I’m not saying that God’s plan doesn’t hurt. I’m not saying it’s easy or even pleasant all of the time. But His plan always, always, always includes the spread of His glory.

It’s easy for me to see how God is glorified in Tim’s story, with the loss of his computer and the loss of his daughter. But it’s a lot harder to see how God is glorified in my own life, specifically in my singleness.

I know that God is worthy of all worship and praise, and He will be glorified no matter what. So I get into funks sometimes where I think,

“God, if you would just listen to me and give me what I want, You would be so much more glorified.”

“Sure, I know I’m ministering to single people through this blog or whatever, but think of how much more effective for the Gospel I could be if you gave me a husband to serve beside!”

“I would be living out the story of Christ and His church if you gave me a husband – so what are you waiting for?”

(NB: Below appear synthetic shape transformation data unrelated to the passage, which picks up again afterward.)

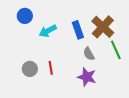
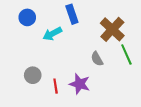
blue rectangle: (78, 30) -> (72, 14), moved
red line: (51, 68) -> (56, 86), moved
purple star: (87, 77) -> (80, 84), moved

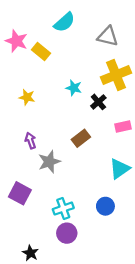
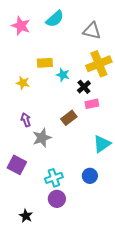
pink star: (16, 41) -> (21, 26), moved
yellow rectangle: (41, 52) -> (45, 63), moved, turned -42
pink rectangle: (123, 127) -> (92, 104), moved

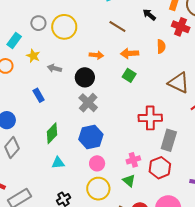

I sometimes forget that God is more interested in glorifying Himself than He is about giving me what I want. It was really hard, actually, for me to conclude that if God needed me to be married in order for Himself to be glorified, then I would be married.

So I must somehow be glorifying Him now by not being married. Somehow, in ways He only knows, I’m serving the purposes of the kingdom of God better right now by being a single woman with a roommate and a career, than I would by being a married woman with a husband and kids.

I don’t…I don’t want to think that, you know? I want to think that God is maybe wrong this time – that one day, He’ll realize His mistake and be like, “Oh yeah, sorry, I need to work on getting you that husband now. I’ll get back to you in a couple of months when he’s finished.”

I don’t want to think that my desires are like Mary Magdalene’s – good as far as I can tell, but the worst thing ever as far as God can tell.

While it’s not nice to think of God taking away (or denying) the things that we want to use to bring him glory, it’s really quite nice to think that God had plans to turn our losses (like computers) into gains and our lost dreams (like marriage and children) into something more wonderful/beautiful than we can imagine.

I pray that I’ll know and trust God so well that when I hear His voice, I will worship at His feet instead of arguing about where His dead bones are.